Written task: Beginning with the line containing "Song Visal: 15 -> 13", write out each line exactly through the end of the listing, and skip all pictures.
>>>
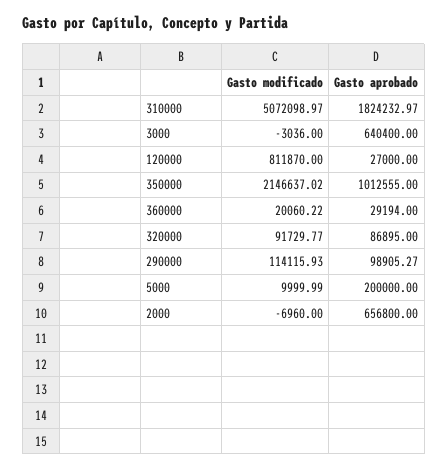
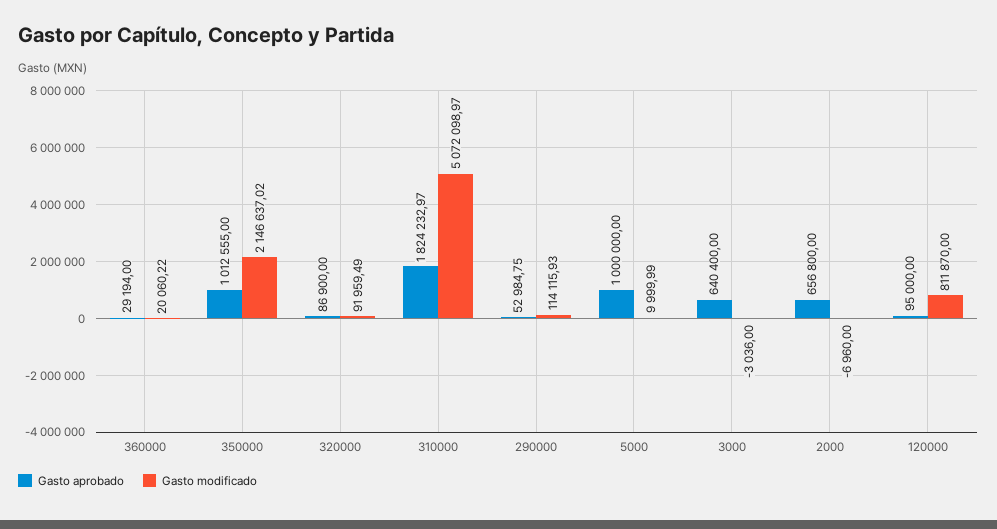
Gasto aprobado, 120000: 27000 -> 95000
Gasto modificado, 320000: 91729.77 -> 91959.49
Gasto aprobado, 320000: 86895 -> 86900
Gasto aprobado, 290000: 98905.27 -> 52984.75
Gasto aprobado, 5000: 200000 -> 1000000

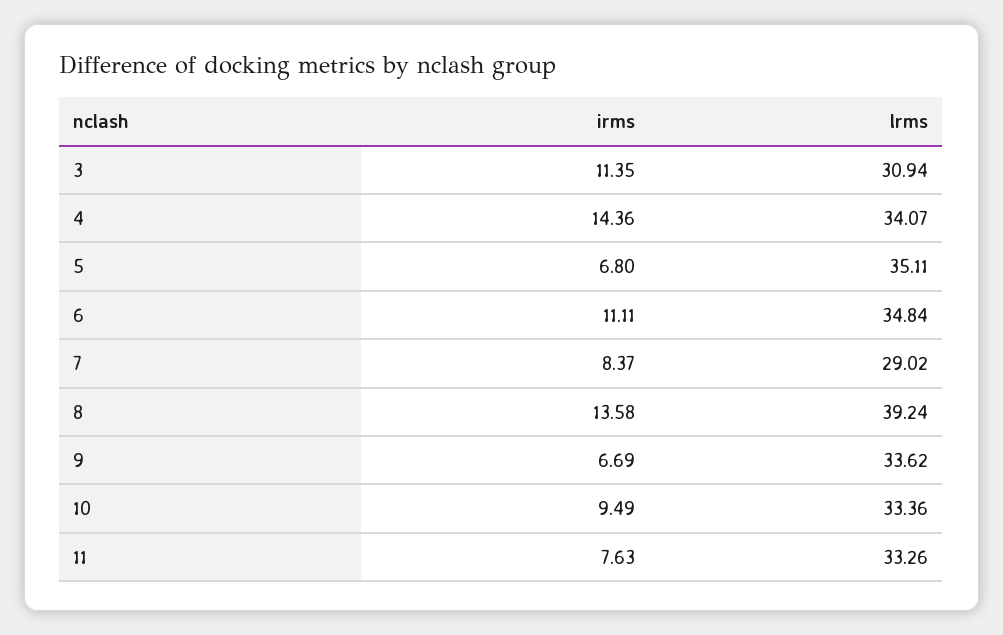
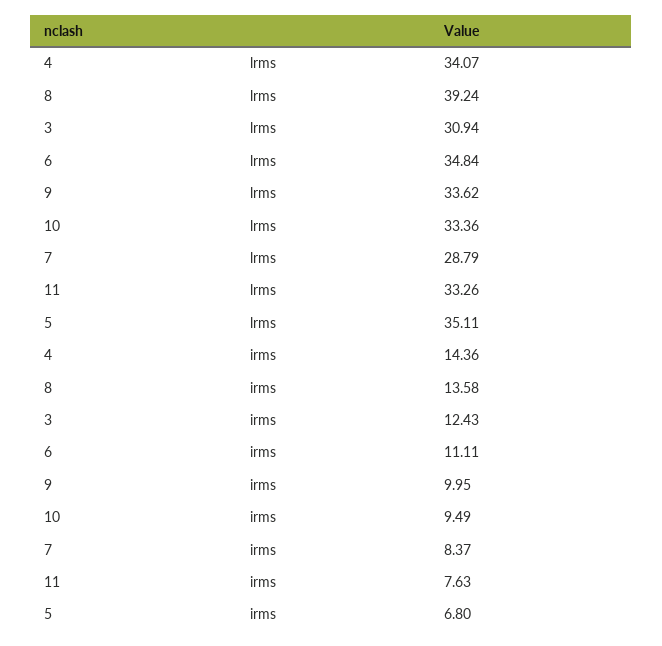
irms, 3: 11.35 -> 12.43
lrms, 7: 29.02 -> 28.79
irms, 9: 6.69 -> 9.95

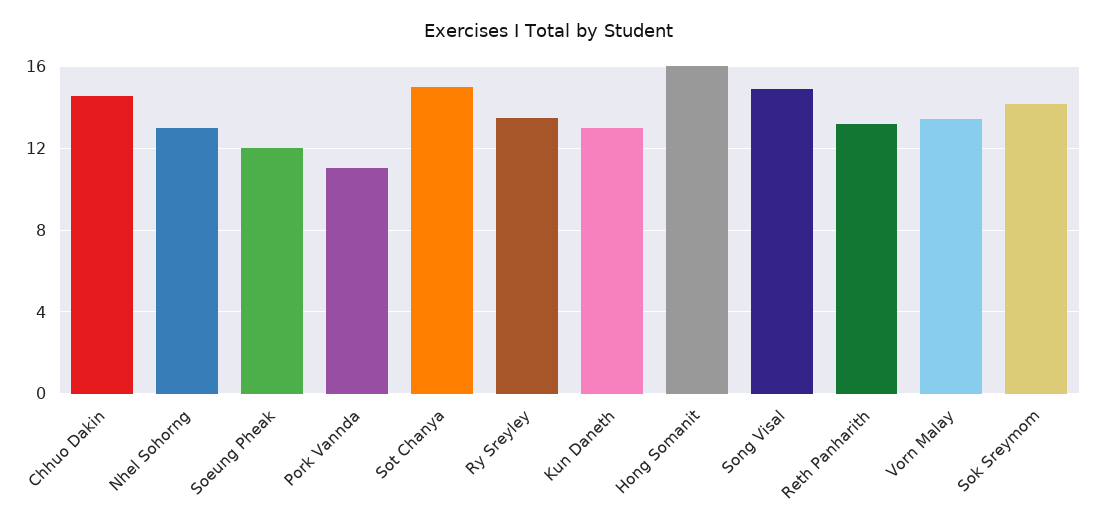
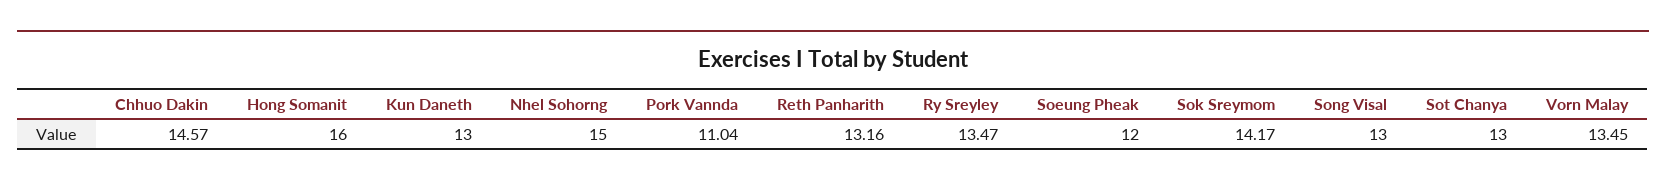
Nhel Sohorng: 13 -> 15
Sot Chanya: 15 -> 13
Song Visal: 15 -> 13

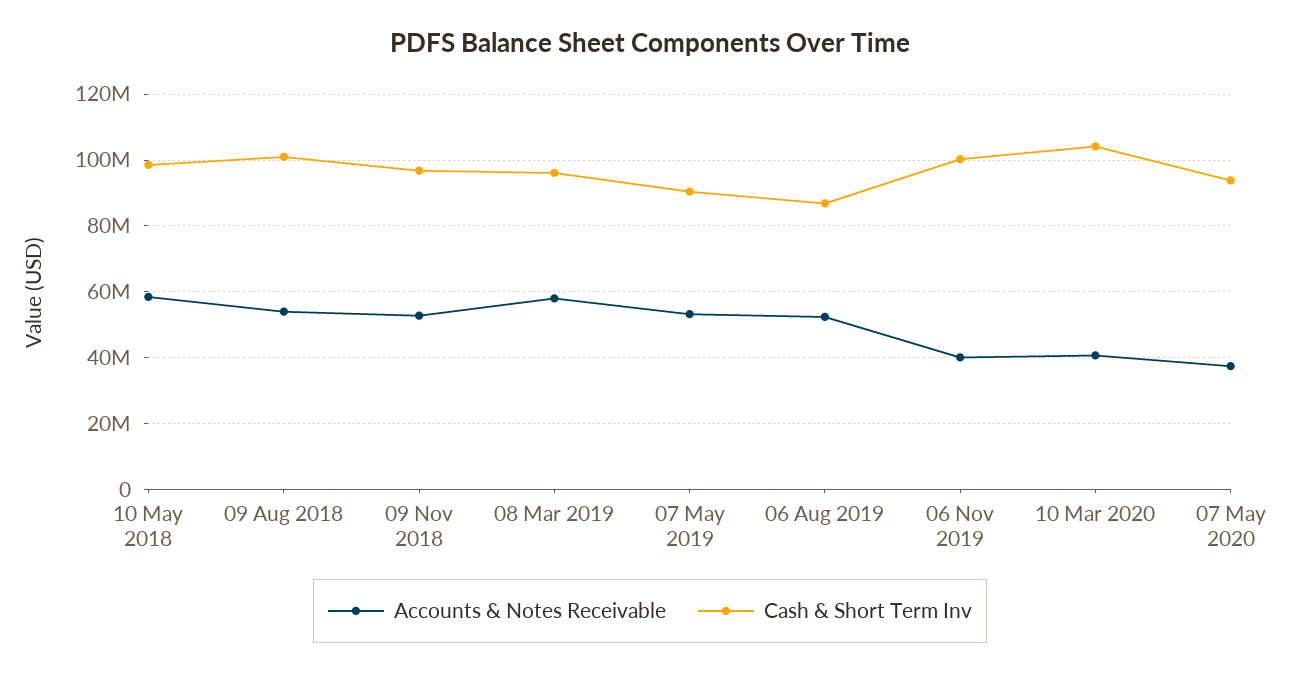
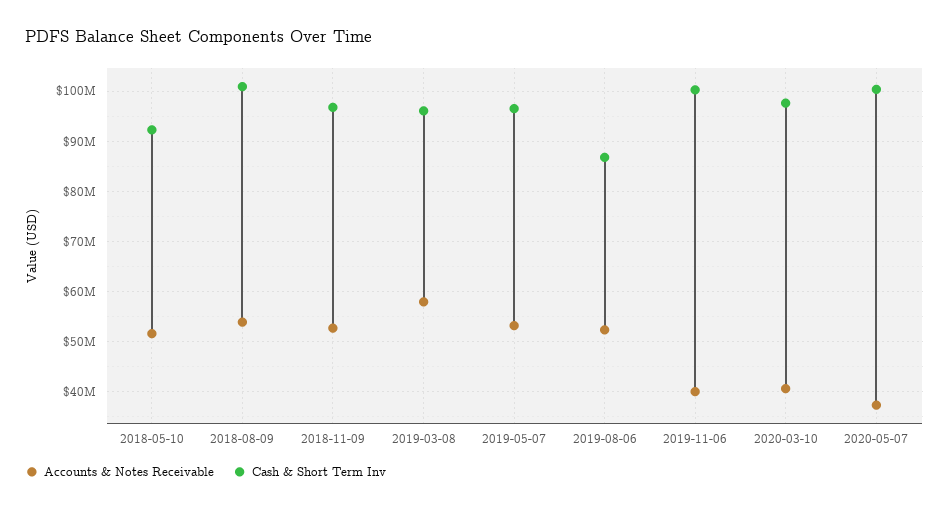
Accounts & Notes Receivable, 10 May 2018: 58000000 -> 52000000
Cash & Short Term Inv, 10 May 2018: 98000000 -> 92000000
Cash & Short Term Inv, 07 May 2019: 90000000 -> 96000000
Cash & Short Term Inv, 10 Mar 2020: 104000000 -> 98000000
Cash & Short Term Inv, 07 May 2020: 94000000 -> 100000000

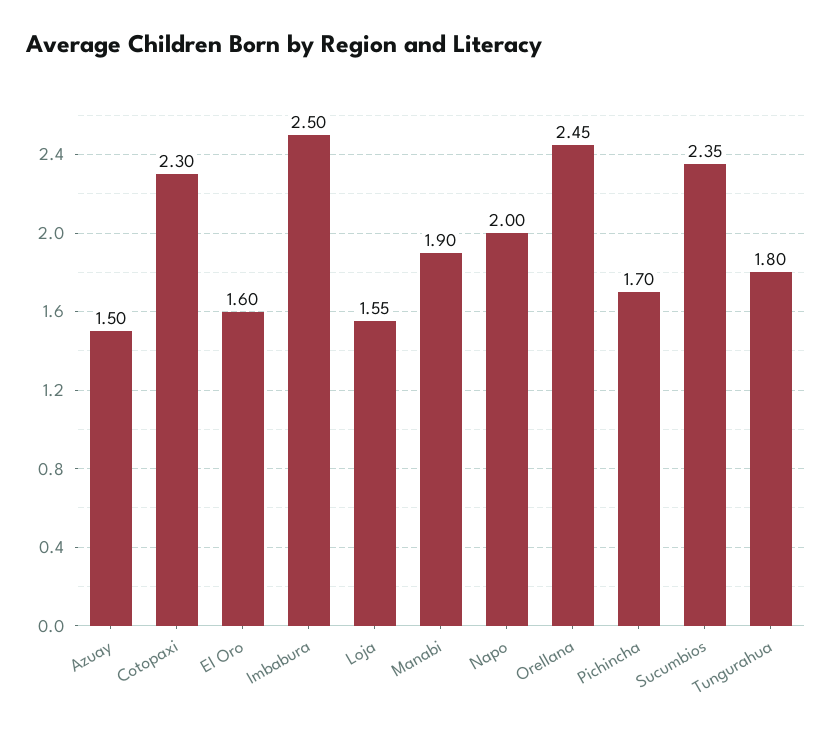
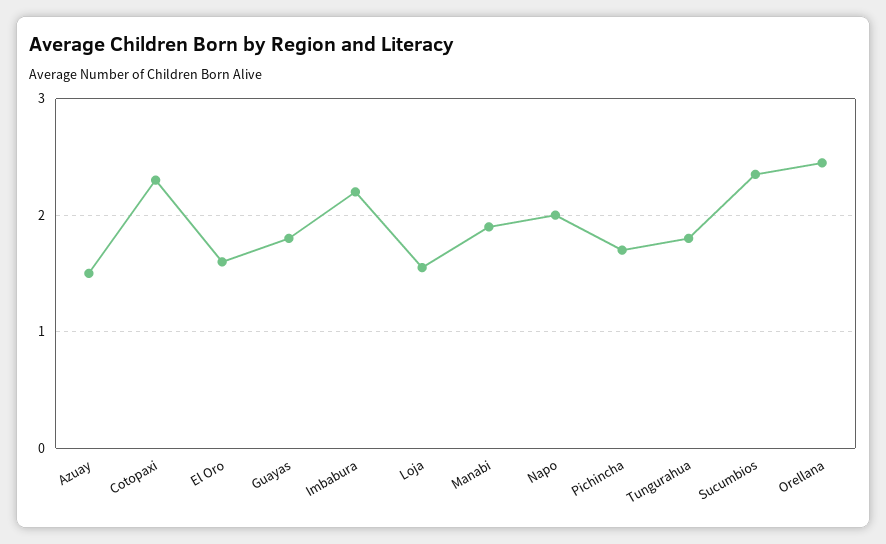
Imbabura: 2.5 -> 2.2
Guayas: none -> 1.8

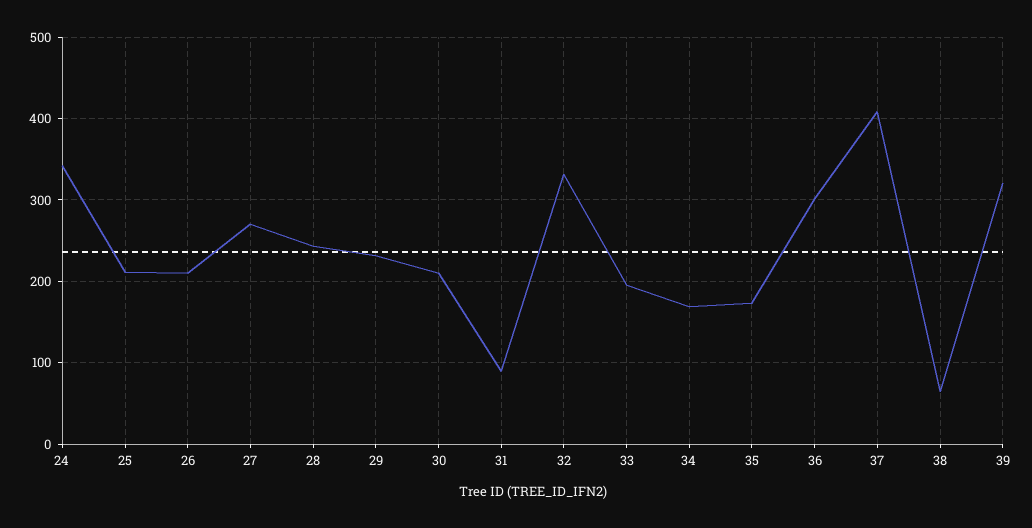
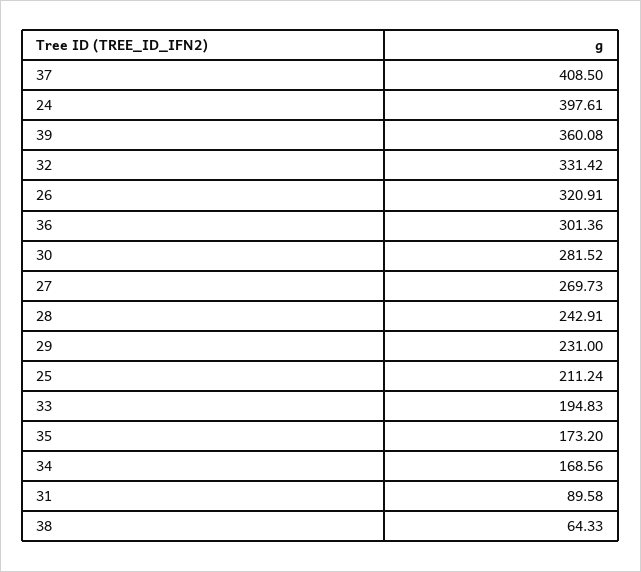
24: 340 -> 397.61
26: 210 -> 320.91
30: 210 -> 281.52
39: 320 -> 360.08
<<<
Answer to the problem:
Song Visal: 15 -> 13

Accounts & Notes Receivable, 10 May 2018: 58000000 -> 52000000
Cash & Short Term Inv, 10 May 2018: 98000000 -> 92000000
Cash & Short Term Inv, 07 May 2019: 90000000 -> 96000000
Cash & Short Term Inv, 10 Mar 2020: 104000000 -> 98000000
Cash & Short Term Inv, 07 May 2020: 94000000 -> 100000000

Imbabura: 2.5 -> 2.2
Guayas: none -> 1.8

24: 340 -> 397.61
26: 210 -> 320.91
30: 210 -> 281.52
39: 320 -> 360.08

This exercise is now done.